Source data:

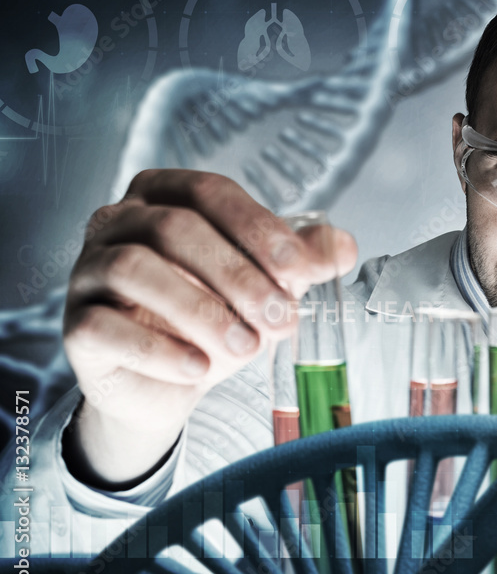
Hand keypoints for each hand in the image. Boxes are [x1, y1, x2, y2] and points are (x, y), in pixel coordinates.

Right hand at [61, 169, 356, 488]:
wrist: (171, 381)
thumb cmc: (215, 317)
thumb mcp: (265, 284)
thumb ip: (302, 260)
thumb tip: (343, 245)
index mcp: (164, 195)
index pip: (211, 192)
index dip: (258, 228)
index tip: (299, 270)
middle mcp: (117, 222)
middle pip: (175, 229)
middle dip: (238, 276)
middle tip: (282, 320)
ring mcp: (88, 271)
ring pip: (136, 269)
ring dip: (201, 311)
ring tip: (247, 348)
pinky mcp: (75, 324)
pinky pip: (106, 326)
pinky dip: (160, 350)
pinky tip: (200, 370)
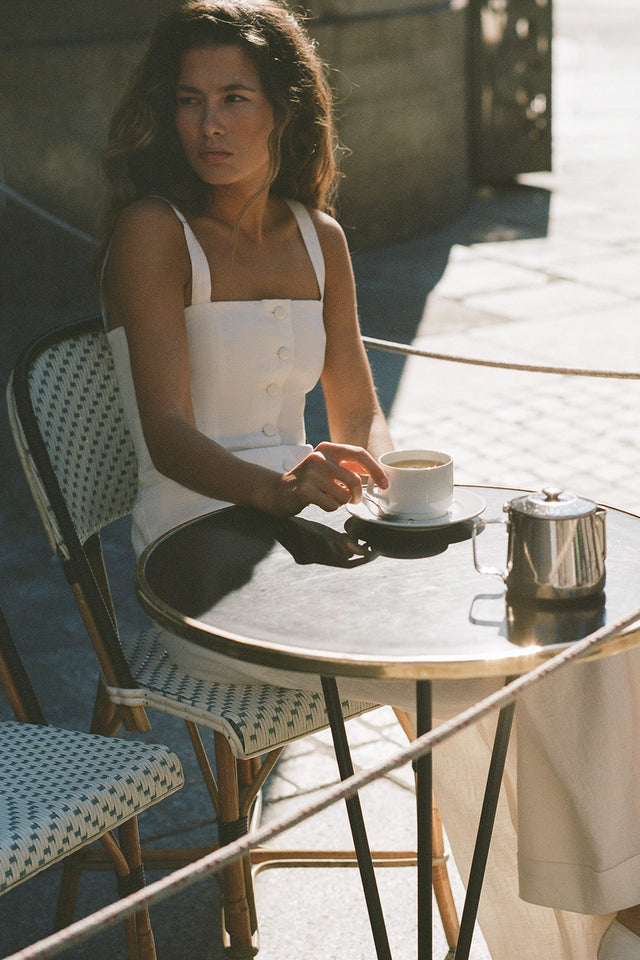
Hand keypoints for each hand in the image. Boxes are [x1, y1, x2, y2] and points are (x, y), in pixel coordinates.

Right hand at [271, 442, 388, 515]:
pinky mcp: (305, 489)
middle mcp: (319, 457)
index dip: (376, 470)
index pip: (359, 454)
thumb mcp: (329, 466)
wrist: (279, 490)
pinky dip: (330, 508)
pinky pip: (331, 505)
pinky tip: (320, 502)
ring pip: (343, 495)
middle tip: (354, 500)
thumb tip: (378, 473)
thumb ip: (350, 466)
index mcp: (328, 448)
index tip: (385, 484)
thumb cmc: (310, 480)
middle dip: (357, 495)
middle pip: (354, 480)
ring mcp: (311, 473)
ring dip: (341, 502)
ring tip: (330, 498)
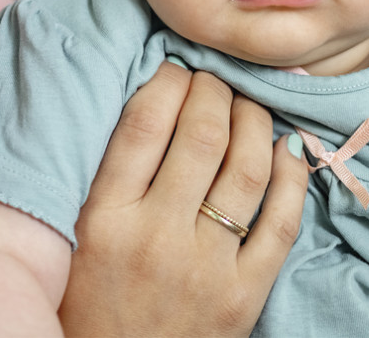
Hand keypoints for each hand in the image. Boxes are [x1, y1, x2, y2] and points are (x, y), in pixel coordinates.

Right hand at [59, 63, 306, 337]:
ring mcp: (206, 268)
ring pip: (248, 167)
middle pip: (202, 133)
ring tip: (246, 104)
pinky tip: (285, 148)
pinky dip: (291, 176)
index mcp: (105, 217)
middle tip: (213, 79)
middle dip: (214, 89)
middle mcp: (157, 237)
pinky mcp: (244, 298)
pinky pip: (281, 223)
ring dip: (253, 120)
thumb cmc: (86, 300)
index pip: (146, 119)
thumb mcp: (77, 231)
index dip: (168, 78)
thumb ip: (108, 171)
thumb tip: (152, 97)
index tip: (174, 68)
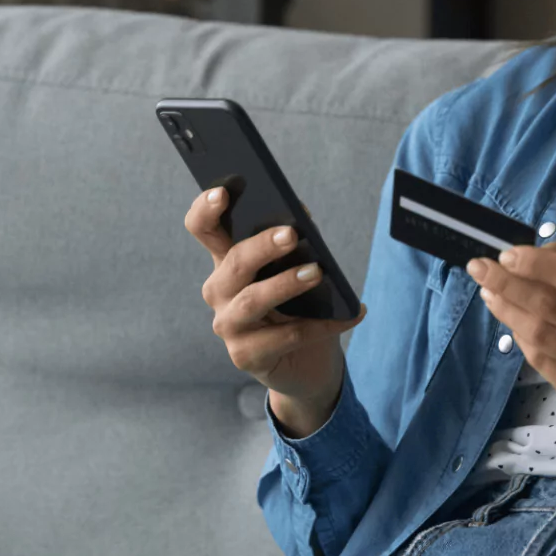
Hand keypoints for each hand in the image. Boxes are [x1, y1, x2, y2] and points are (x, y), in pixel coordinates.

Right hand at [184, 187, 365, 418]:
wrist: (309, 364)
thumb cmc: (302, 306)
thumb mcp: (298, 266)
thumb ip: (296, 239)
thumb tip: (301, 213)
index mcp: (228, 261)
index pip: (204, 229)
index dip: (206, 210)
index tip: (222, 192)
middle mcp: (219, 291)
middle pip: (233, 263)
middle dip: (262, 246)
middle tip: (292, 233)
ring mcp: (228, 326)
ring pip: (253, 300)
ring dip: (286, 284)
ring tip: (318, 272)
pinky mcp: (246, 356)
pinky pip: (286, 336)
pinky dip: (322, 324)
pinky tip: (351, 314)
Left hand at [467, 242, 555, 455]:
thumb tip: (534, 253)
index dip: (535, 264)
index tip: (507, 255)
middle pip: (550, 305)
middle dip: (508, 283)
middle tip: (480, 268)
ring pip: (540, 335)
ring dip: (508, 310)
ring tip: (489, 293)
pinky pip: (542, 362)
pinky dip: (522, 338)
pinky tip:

# Exercise description
Start at the line containing "middle pip: (354, 480)" above and stop at the line containing "middle dip: (214, 89)". Output those lines exactly, both included, but none of the pictures.

# Answer to the problem
middle pip: (354, 480)
ring mcp: (311, 473)
ring dip: (341, 502)
ring tip: (330, 498)
Hand keypoints for each hand in the image. Boxes are [x1, y1, x2, y2] and points are (x, y), in pixel coordinates.

Right hand at [59, 63, 306, 337]:
ring mcp: (206, 268)
ring pip: (248, 167)
middle pip: (202, 133)
ring tip: (246, 104)
pinky tip: (285, 148)
pinky dip: (291, 176)
index mcp: (105, 217)
middle tip: (213, 79)
middle dip: (214, 89)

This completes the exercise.